本文:
—————
この間、家の本棚を見ていたら、これもだいぶん昔に読んだエルンスト・マッハの1905年の著作「時間と空間」が目につき、これも今年から来年にかけて、カントの「純粋理性批判」中巻と平行して読むことにした。ぱらぱらぱら、とぼんやり読み返していたら、なんと、上の議論が扱われていることに気がついた。なんという偶然であろう。

マッハといえば、超音速の速度の単位で有名だが、物理学から心理学、生理学、そのほか、幅広い分野に大きな影響を与えた。マッハの哲学と認識論は絶対空間を否定し、非ユークリッド空間による物理法則の可能性を指摘し、ニュートン力学の批判をもって、アインシュタインに影響を与えたという。まことに知の巨人といえる。「時間と空間」も約35年ぶりだが、どう読めるか楽しみである。

鏡像といえば、SF作家の神林長平も鏡像を取り扱うことが多く、戦闘妖精・雪風(note記事)でも登場する。
—————
(保存データの項目)
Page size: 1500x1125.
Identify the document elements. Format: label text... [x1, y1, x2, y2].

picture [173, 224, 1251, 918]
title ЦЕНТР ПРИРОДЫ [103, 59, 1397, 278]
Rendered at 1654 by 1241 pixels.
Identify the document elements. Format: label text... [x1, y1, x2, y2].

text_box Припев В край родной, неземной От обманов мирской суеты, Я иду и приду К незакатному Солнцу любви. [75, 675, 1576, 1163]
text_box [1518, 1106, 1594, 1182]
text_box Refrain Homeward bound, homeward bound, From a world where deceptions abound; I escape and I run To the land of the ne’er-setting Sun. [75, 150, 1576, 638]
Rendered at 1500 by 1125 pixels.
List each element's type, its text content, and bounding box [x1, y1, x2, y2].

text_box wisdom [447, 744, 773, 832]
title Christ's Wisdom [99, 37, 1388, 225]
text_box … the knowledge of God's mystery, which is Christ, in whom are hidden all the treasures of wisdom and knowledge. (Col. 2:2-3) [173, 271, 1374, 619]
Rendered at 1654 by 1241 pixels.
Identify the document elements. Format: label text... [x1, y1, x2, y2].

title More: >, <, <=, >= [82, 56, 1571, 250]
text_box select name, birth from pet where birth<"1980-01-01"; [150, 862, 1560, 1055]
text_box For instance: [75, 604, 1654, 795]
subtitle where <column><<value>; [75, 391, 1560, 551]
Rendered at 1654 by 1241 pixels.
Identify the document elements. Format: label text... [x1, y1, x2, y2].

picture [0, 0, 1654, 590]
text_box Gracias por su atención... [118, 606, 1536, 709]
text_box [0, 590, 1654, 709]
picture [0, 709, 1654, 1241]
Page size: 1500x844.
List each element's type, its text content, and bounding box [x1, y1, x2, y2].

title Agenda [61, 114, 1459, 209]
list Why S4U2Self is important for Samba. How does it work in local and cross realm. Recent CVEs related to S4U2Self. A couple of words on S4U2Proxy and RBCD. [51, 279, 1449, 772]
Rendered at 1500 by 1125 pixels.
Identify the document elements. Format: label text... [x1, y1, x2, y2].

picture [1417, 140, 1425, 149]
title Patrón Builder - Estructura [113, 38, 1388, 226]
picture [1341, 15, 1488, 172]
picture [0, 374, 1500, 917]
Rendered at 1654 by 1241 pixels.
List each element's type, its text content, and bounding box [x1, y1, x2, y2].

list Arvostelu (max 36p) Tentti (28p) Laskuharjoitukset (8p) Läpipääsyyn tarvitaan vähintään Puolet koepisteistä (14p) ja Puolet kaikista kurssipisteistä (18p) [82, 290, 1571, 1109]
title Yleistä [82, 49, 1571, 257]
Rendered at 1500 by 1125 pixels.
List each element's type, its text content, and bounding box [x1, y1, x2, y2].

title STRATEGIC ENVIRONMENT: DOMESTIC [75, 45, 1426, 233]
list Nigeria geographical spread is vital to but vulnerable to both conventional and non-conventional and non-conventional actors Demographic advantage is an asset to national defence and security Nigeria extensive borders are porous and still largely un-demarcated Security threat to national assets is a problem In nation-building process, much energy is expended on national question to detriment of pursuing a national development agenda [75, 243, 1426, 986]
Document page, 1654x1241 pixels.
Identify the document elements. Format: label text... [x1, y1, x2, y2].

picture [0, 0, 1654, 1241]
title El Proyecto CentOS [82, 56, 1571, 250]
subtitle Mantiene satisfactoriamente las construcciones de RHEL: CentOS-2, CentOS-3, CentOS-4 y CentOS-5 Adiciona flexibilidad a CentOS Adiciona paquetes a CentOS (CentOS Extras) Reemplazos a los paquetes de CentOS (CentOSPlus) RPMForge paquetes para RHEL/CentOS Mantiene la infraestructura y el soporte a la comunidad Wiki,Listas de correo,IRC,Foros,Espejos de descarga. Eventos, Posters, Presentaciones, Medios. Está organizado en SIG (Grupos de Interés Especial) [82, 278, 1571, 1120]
—————
課題 A:
マッハについての本文のうち、「この間、家の本棚を見ていたら」から始まり「た。なんという偶然であろう。」で終わる部分を、一字も変えずに引用せよ。
課題 B:
マッハについての本文を、最後の文の後から書き継げ。
保存データの項目は、マッハについての本文とは別の資料である。

解答 A:
この間、家の本棚を見ていたら、これもだいぶん昔に読んだエルンスト・マッハの1905年の著作「時間と空間」が目につき、これも今年から来年にかけて、カントの「純粋理性批判」中巻と平行して読むことにした。ぱらぱらぱら、とぼんやり読み返していたら、なんと、上の議論が扱われていることに気がついた。なんという偶然であろう。

解答 B:
零はマーニーの言葉に、忘れていたことを思い出しかける。鏡、鏡像反転、D型・・・α-アミノ酸。L型の光学異性体だ・・・・零ははっきりと思い出す。たしかマーニーはそう言った。マーニーを見つめる。この女の身体はおそらく、L型アミノ酸で作られたタンパク質ではない、D型ポリペプチドでできた、分子レベルで鏡面反転した逆向きの、人間ではない、化け物だ・・・本当にそうなのか。

神林長平には他に、ずばり、「鏡像の敵」という作品がある。これも面白い。

ところで、私は、人の顔の区別を認識する能力に欠陥があるらしく、全然知らない人を知っている人と思い込んで話しかけたりして、大恥をかくことがこれまでも何度かあった。つい、この間もやってしまった。。。

さまざまな感覚器官からの直観から経験・認識に統合する過程において、若干欠陥のある人は相当数いるのだと思われる。